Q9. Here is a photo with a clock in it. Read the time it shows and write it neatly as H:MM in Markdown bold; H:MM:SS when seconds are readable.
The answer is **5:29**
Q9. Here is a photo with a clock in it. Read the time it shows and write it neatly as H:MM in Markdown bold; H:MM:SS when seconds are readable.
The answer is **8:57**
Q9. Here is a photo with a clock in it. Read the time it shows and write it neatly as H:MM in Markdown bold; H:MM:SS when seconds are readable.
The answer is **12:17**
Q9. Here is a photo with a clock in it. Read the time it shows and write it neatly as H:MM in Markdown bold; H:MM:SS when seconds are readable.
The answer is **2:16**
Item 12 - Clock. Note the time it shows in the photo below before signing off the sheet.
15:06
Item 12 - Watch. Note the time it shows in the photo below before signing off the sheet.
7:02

------------------------------------------------------------

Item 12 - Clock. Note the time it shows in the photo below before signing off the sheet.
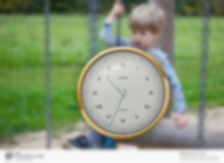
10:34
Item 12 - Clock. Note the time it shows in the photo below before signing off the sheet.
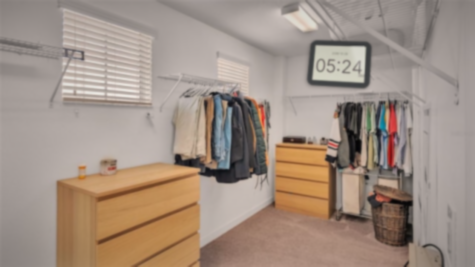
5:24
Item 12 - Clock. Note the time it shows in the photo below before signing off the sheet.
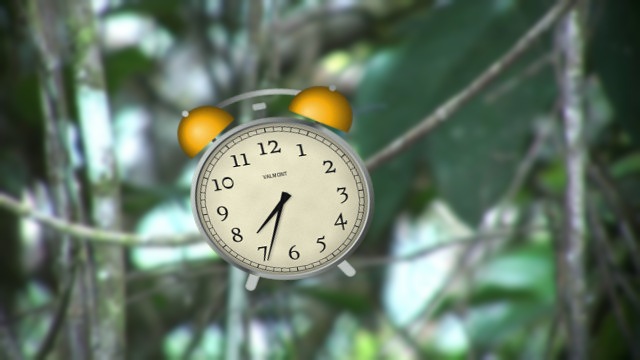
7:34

------------------------------------------------------------

> PROBLEM STATEMENT: Count the lines above that contain the string "answer" and reply with that number alone.

> OUTPUT: 4